- Born: 1917 Detroit, Michigan, U.S.
- Died: 1999 (age 81) London, England
- Known for: Budget Rent a Car
- Spouse(s): Esther Pauline Friedman ​ ​(m. 1938; div. 1975)​ Elizabeth Lederer
- Children: with Friedman: --Margo Lederer Howard with Elizabeth Lederer: --Anthea Lederer
- Family: Pauline Phillips (sister-in-law)

= Jules Lederer =

American business executive

Jules Lederer (1917–1999) was an American business executive and innovator.

==Early life==
Born in Detroit, Michigan, he dropped out of school in ninth grade, having to work from the time he was 13 to support his family. He made his living as a salesman.

==Career==
In the 1950s, Lederer was president of the Autopoint Company in Chicago, Illinois and in 1960, he joined Morris Mirkin, who founded Budget Rent a Car company in 1958. The pair incorporated as Budget Rent a Car Corporation in 1960. In 1968, Transamerica Corporation bought Budget, with Lederer joining the board of Transamerica subsidiary Trans International Airlines. Budget Rent a Car is now a unit of Avis Budget Group. Budget Rent a Car became popular in its early days by renting cars at lower prices than its competitors, and it gained a following among a growing business and leisure travel market by renting cars from offices outside of airports. Additionally, Lederer is credited as one of the first to apply franchising to the rental car industry.

==Personal life==
In 1938, Lederer married Esther "Eppie" Pauline Friedman in a Jewish ceremony in Sioux City, Iowa. They had one daughter, Margo Howard (ex-wife of actor Ken Howard), before divorcing in 1975.

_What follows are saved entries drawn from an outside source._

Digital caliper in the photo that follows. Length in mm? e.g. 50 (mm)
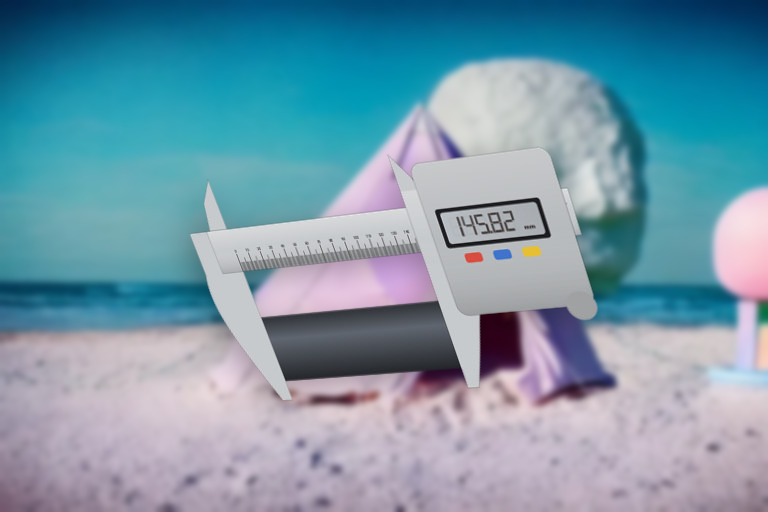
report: 145.82 (mm)
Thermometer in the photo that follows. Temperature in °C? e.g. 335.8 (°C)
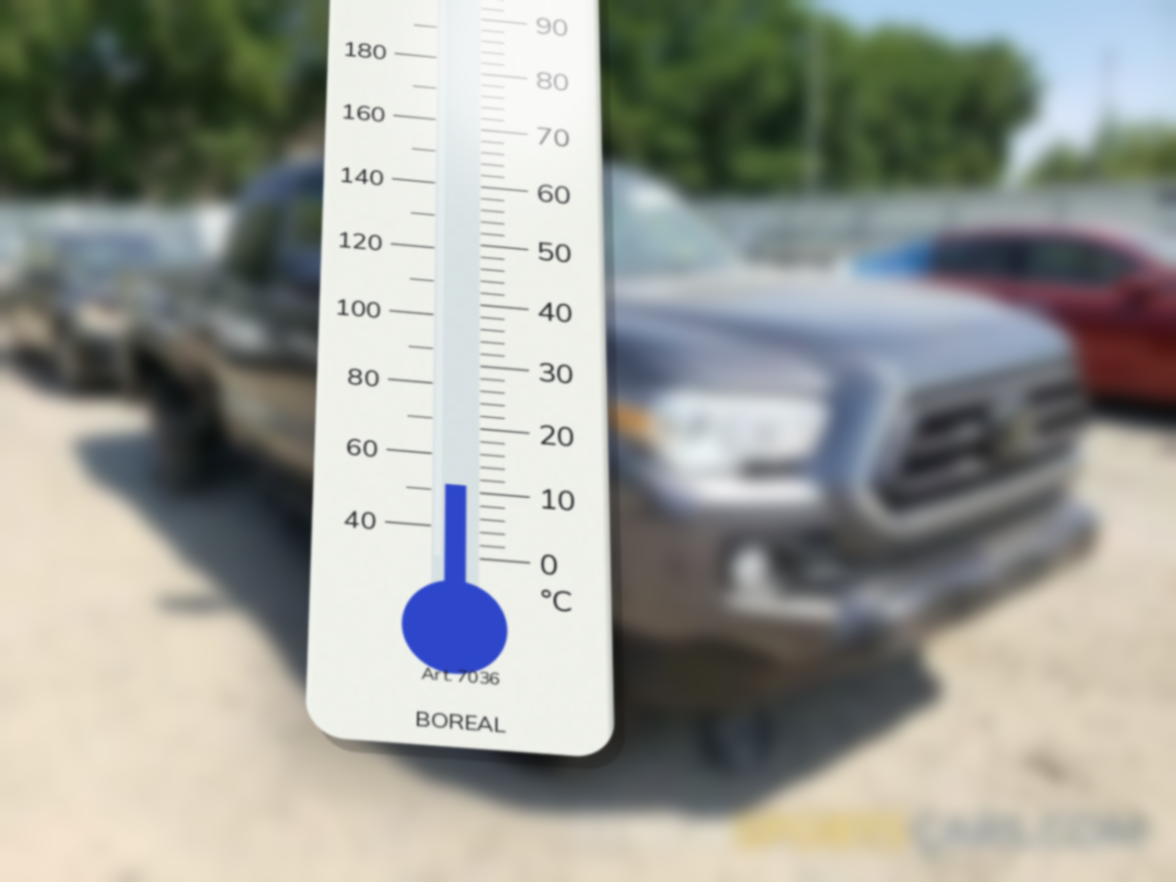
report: 11 (°C)
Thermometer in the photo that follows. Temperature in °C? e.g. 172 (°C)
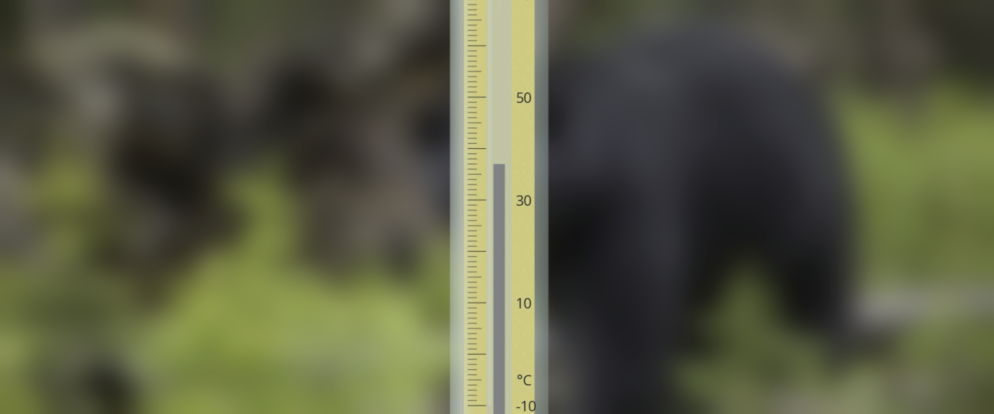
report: 37 (°C)
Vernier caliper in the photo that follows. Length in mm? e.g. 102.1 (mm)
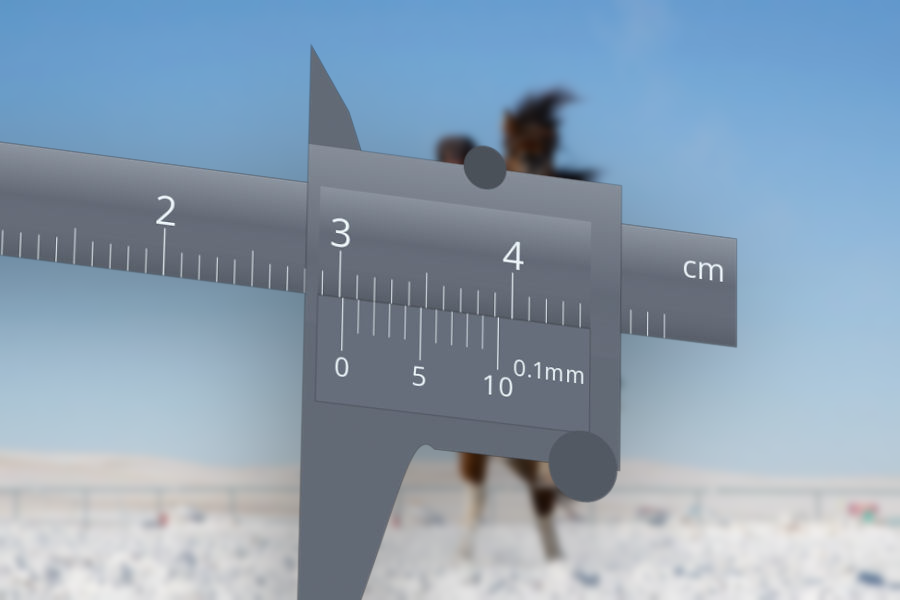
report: 30.2 (mm)
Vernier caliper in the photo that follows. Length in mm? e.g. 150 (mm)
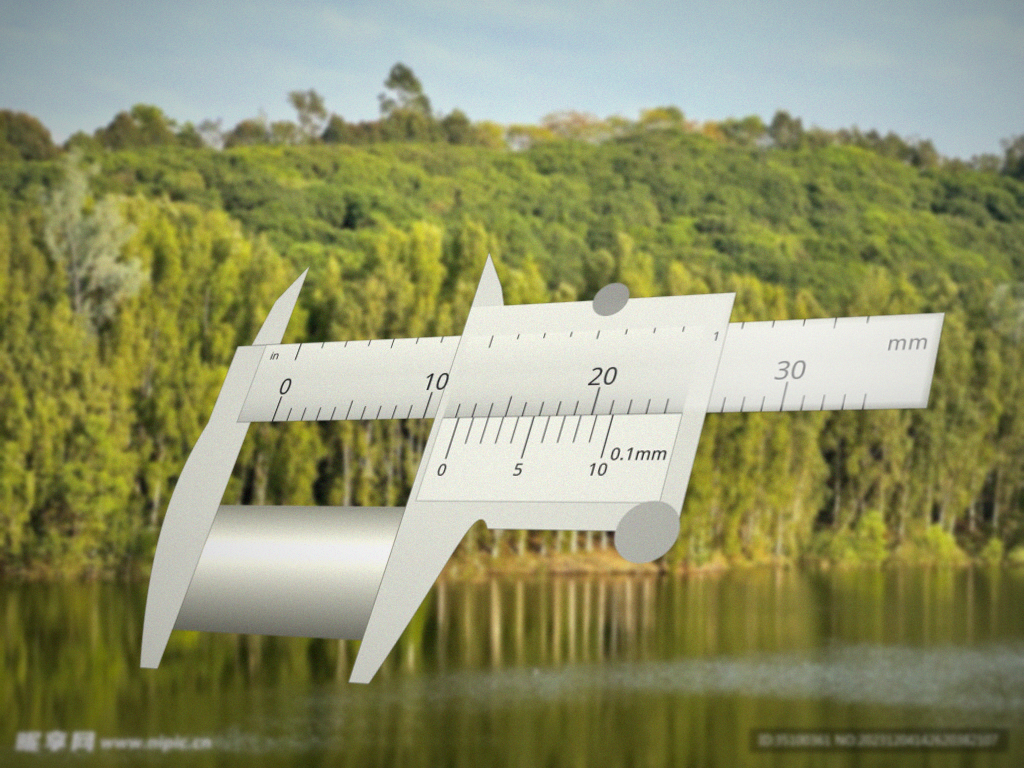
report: 12.2 (mm)
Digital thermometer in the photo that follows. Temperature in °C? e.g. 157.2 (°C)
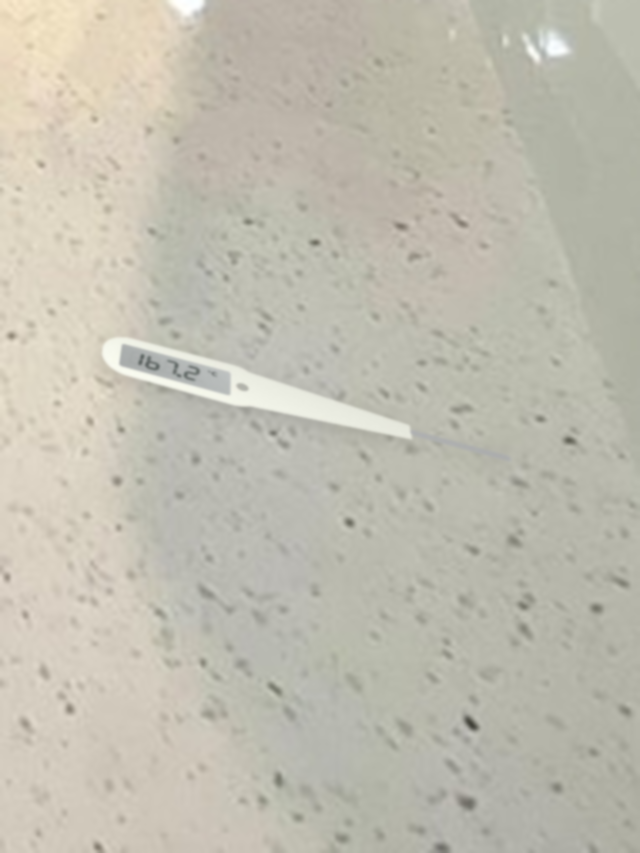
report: 167.2 (°C)
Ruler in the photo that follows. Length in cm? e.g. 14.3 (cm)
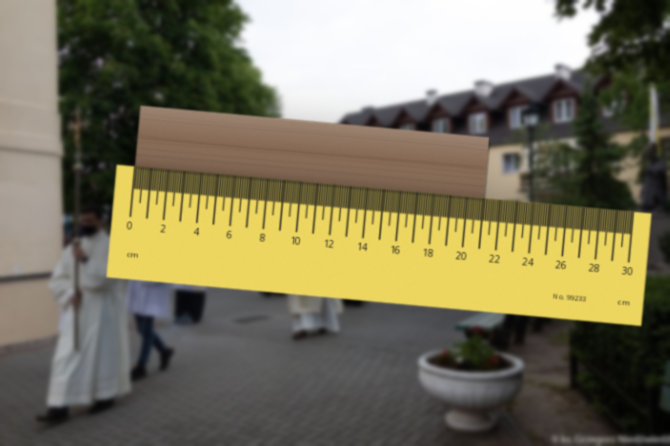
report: 21 (cm)
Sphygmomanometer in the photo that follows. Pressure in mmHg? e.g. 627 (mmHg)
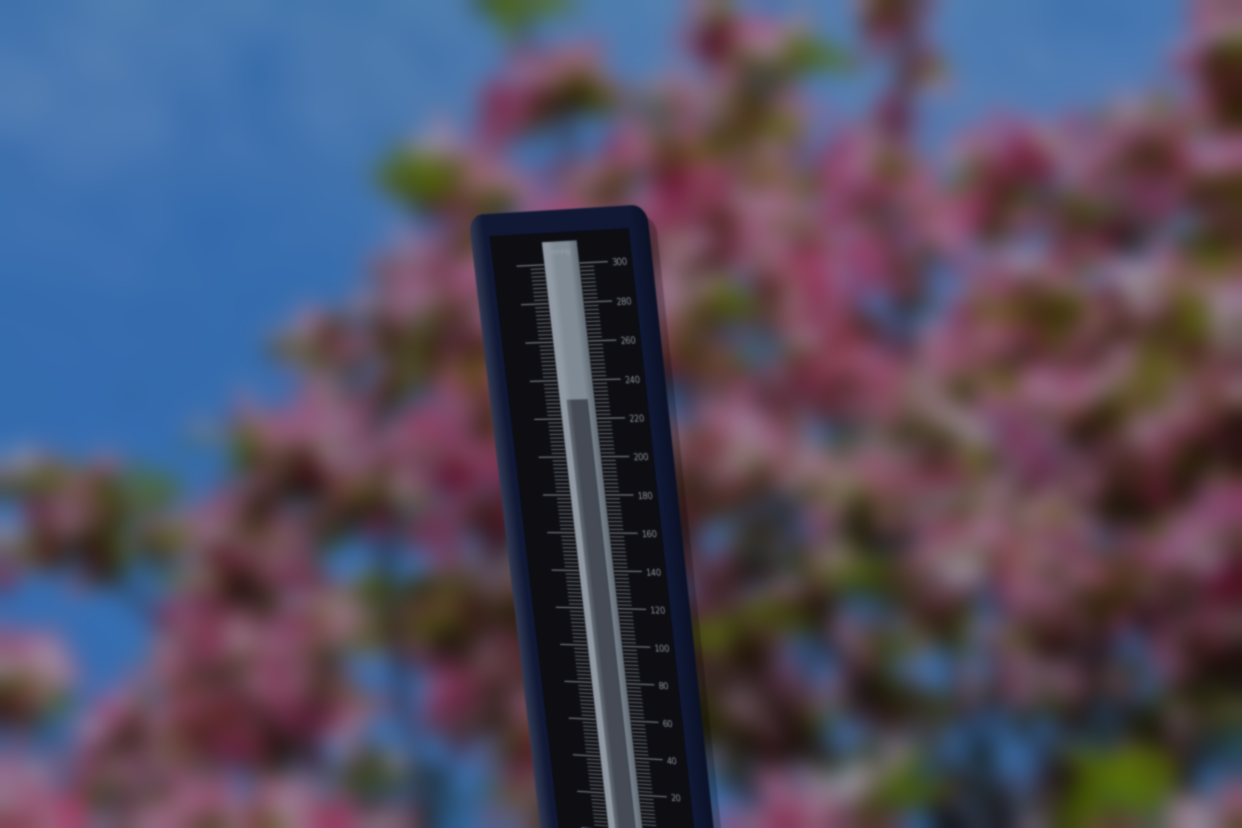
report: 230 (mmHg)
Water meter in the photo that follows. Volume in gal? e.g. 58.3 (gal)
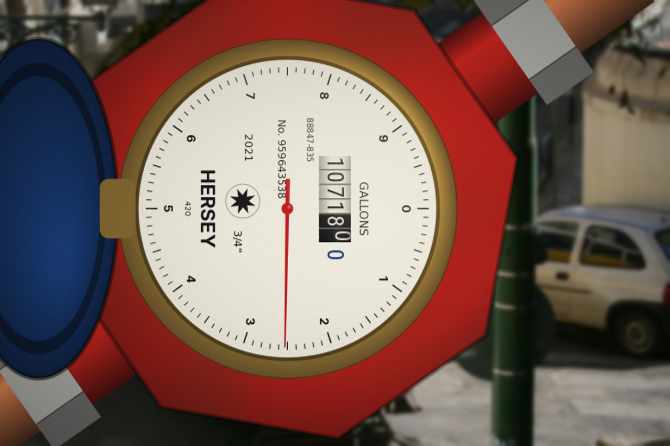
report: 1071802.5 (gal)
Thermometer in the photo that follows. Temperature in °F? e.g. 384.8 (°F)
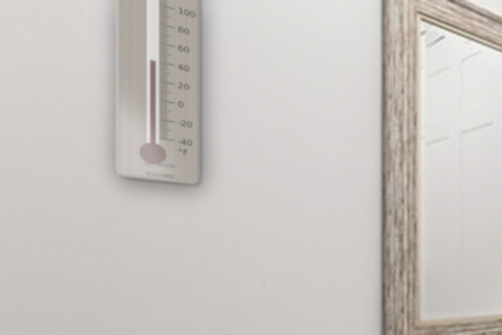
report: 40 (°F)
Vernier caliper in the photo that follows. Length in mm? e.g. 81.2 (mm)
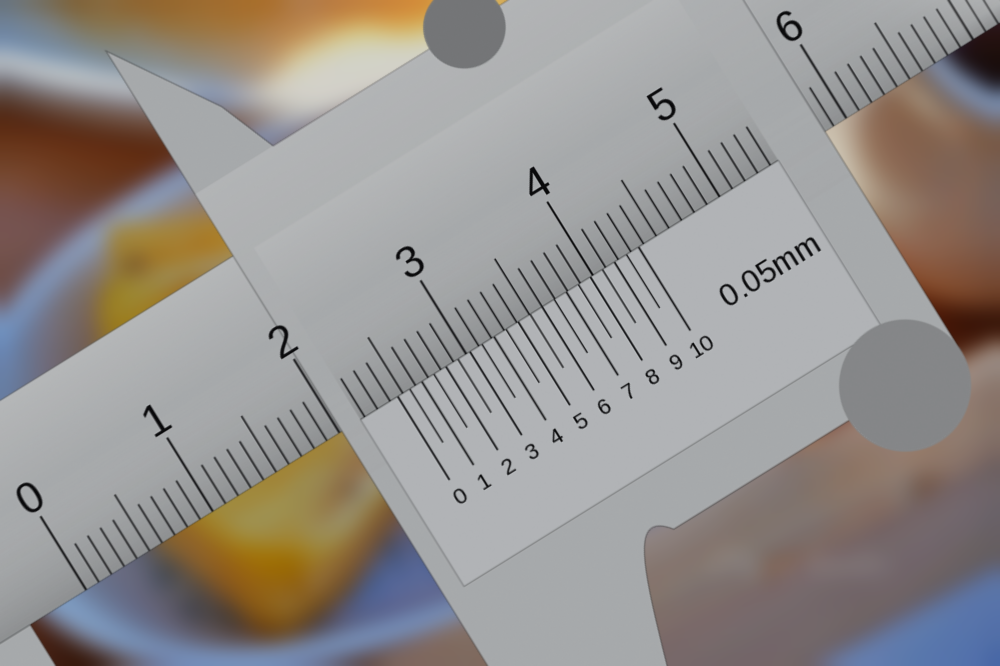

According to his New York Times obituary of January 23, 1999, Lederer was selling hats at T. S. Martin Department Store in Sioux City, Iowa, when he met Friedman, who was engaged to another man; she and her identical twin sister Pauline Esther "Popo" were shopping for bridal veils for their double wedding. Jules and Esther fell in love and were married in a double ceremony. The two sisters would eventually become the writers of the widely syndicated advice columns, Ask Ann Landers and Dear Abby, respectively. Lederer's daughter Margo also became a newspaper columnist, writing for the Chicago Daily News. Married for 36 years, when the Lederers were divorced, Ann Landers described it in her next column as "one of the best marriages that didn't make it to the finish line."

Lederer later moved to London, where he remarried and had a daughter, Anthea Lederer, with his second wife, Elizabeth.

==Death==
Lederer died of a heart attack at his home in London, aged 81. He was survived by his wife, Elizabeth; his daughters, Margo Lederer Howard and Anthea Lederer; a brother, Sol; a sister, Madelyn Ferris; three grandchildren; and three great-grandchildren.